Top of MATERIAL FOR THIS EXERCISE

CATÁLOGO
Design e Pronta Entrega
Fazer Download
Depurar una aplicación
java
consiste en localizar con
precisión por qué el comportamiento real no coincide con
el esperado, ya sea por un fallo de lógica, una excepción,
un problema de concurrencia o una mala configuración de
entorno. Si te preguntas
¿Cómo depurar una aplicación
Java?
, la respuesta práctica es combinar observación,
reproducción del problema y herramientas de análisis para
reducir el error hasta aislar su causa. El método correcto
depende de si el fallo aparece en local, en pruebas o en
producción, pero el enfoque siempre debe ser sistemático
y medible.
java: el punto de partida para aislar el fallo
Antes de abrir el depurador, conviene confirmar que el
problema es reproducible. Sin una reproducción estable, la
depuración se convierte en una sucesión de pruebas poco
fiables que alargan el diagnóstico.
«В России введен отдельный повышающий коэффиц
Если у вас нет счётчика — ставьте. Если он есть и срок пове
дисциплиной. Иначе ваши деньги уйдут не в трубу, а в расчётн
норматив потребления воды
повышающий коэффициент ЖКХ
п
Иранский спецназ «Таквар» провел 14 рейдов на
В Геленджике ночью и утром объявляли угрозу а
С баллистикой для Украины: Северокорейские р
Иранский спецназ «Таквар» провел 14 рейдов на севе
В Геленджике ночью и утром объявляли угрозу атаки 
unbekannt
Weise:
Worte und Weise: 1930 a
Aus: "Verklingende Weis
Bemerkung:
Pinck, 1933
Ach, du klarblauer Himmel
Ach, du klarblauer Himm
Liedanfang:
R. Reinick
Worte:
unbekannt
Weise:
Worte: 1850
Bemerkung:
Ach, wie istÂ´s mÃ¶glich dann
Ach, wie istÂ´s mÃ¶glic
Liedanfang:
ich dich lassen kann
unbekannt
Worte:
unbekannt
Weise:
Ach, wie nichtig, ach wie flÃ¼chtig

Bottom of MATERIAL FOR THIS EXERCISE
Top of MATERIAL FOR THIS EXERCISE

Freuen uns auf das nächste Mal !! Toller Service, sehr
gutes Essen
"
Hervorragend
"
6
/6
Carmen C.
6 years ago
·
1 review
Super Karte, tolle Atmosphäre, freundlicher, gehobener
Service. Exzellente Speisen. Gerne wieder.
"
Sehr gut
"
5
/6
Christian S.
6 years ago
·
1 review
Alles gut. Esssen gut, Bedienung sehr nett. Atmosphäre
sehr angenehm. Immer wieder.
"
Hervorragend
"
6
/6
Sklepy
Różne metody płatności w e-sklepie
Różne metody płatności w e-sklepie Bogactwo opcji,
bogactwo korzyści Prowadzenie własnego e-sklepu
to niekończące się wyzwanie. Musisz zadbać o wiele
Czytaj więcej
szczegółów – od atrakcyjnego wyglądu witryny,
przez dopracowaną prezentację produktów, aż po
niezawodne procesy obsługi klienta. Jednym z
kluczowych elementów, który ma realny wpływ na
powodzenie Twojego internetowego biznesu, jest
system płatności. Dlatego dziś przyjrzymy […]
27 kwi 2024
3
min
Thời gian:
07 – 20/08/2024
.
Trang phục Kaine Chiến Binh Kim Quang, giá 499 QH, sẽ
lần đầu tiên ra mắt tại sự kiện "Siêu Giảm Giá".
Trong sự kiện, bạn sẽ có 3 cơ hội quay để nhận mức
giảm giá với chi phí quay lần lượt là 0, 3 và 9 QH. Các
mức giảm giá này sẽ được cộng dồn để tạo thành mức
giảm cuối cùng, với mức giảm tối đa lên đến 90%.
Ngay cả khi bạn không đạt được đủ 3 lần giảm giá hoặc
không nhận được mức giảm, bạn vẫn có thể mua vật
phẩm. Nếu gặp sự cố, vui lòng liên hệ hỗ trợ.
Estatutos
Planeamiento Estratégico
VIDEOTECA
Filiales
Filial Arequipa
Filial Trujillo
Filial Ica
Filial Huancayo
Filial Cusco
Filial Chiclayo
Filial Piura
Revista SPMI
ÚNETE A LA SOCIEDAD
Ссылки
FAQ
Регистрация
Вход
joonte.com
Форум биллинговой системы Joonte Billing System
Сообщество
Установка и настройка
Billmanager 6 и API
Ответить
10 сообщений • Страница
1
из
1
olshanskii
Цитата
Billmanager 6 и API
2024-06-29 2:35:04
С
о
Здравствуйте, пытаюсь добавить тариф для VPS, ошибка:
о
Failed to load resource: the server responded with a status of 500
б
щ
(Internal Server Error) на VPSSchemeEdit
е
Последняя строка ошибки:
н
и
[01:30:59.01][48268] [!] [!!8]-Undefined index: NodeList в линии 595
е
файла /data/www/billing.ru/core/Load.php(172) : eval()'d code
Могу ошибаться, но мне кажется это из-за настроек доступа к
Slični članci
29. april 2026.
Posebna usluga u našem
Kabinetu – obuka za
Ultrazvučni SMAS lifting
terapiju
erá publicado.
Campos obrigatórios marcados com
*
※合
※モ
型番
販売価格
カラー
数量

Bottom of MATERIAL FOR THIS EXERCISE

▶ ASSIGNMENT
Which lines run from the one holding "depende de si" through the one holding "Ach, wie nichtig, ach wie flÃ¼chtig" in the records above? Repeat them exactly, both included, and nothing more.

▶ ANSWER
depende de si el fallo aparece en local, en pruebas o en
producción, pero el enfoque siempre debe ser sistemático
y medible.
java: el punto de partida para aislar el fallo
Antes de abrir el depurador, conviene confirmar que el
problema es reproducible. Sin una reproducción estable, la
depuración se convierte en una sucesión de pruebas poco
fiables que alargan el diagnóstico.
«В России введен отдельный повышающий коэффиц
Если у вас нет счётчика — ставьте. Если он есть и срок пове
дисциплиной. Иначе ваши деньги уйдут не в трубу, а в расчётн
норматив потребления воды
повышающий коэффициент ЖКХ
п
Иранский спецназ «Таквар» провел 14 рейдов на
В Геленджике ночью и утром объявляли угрозу а
С баллистикой для Украины: Северокорейские р
Иранский спецназ «Таквар» провел 14 рейдов на севе
В Геленджике ночью и утром объявляли угрозу атаки 
unbekannt
Weise:
Worte und Weise: 1930 a
Aus: "Verklingende Weis
Bemerkung:
Pinck, 1933
Ach, du klarblauer Himmel
Ach, du klarblauer Himm
Liedanfang:
R. Reinick
Worte:
unbekannt
Weise:
Worte: 1850
Bemerkung:
Ach, wie istÂ´s mÃ¶glich dann
Ach, wie istÂ´s mÃ¶glic
Liedanfang:
ich dich lassen kann
unbekannt
Worte:
unbekannt
Weise:
Ach, wie nichtig, ach wie flÃ¼chtig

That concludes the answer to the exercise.